Enfin ce qui est intéressant , *c'est qu'a ce prix la FNAC garantie anne , Casse , perte et Vol *(donc mieux que l'AppleCare+)   de l'iPhone sur toute la durée de la location soit 24 mois .

Je note *deux gros défauts de cette offre : 
-Engagement de 24 mois obligatoire 
-Prix pour lever l'option d'achat 
-Pas d'iPhone 128 Go 
*
*Donc voila je suis assez tenté par cette offre de la FNAC et je voulais avoir l'avis d'autres acheteurs eclairés sur la question . *


Connaissez vous un autre bon plan ? 

Cordialement ,


----------



## adixya (15 Septembre 2014)

Je crois que si tu lis les conditions générales tu verras que si l'iPhone est abimé (mais non cassé), tu auras l'obligation d'exercer l'option d'achat et donc de payer 175 euros de plus que prévu si tu avais eu l'intention de le rendre.

A contrario, tu peux changer de téléphone après un an si tu te réengages pour 24 mois.
En fait si tu adhères au fait de ne plus jamais partir de la FNAC et que tu prends super soin de ton iphone ça peut être intéressant. Tout le problème est d'éviter de payer l'option d'achat, évidemment...

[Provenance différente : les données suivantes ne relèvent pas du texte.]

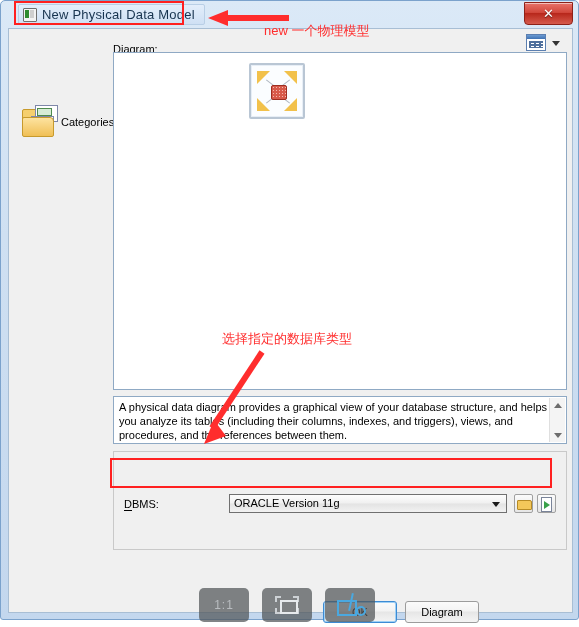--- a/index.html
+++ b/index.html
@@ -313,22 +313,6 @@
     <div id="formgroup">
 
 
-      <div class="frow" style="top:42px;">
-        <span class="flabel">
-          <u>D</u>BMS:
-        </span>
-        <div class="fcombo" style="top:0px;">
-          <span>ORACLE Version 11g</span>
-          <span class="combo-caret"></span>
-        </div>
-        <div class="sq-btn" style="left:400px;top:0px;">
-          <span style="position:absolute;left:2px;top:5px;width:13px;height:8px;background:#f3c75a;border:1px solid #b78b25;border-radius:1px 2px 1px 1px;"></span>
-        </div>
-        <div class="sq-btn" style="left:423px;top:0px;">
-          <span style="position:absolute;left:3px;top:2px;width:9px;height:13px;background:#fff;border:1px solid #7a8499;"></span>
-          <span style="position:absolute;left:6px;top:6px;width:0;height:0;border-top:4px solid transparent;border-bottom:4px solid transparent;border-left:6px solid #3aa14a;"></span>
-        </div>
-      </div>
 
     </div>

Quant à l'assurance vol et casse, euh à mon avis la FNAC sera beaucoup plus tatillonne qu'apple pour faire fonctionner la garantie. Il faut bien lire toutes les exclusions en petits caractères dans le contrat. Ils vont tout faire pour éviter de payer un vol ou une casse... Et crois moi les assureurs sont forts à ce petit jeu.


----------



## Jura39 (16 Septembre 2014)

Il faut quand même faire attention a cette offre de location , surtout en cas de casse perte ou vol


----------



## falemaster (19 Septembre 2014)

Je suis retourne ce matin a la FNAC . 
Le vendeur est revenu sur ce qu'il m'affirmait la semaine derniere , l'assurance perte , casse et vol n'est pas incluse . Du coup l'offre n'est plus si interressante ...


----------



## adixya (19 Septembre 2014)

Ah c'est si ça avait été inclu que ça aurait été étonnant...


----------



## greenhoouse (21 Septembre 2014)

Attention oui au petit caractère des assurances de la Fnac,orange,... C'est souvent vraiment la galère 
Autant ce munir d'un bon Apple care


----------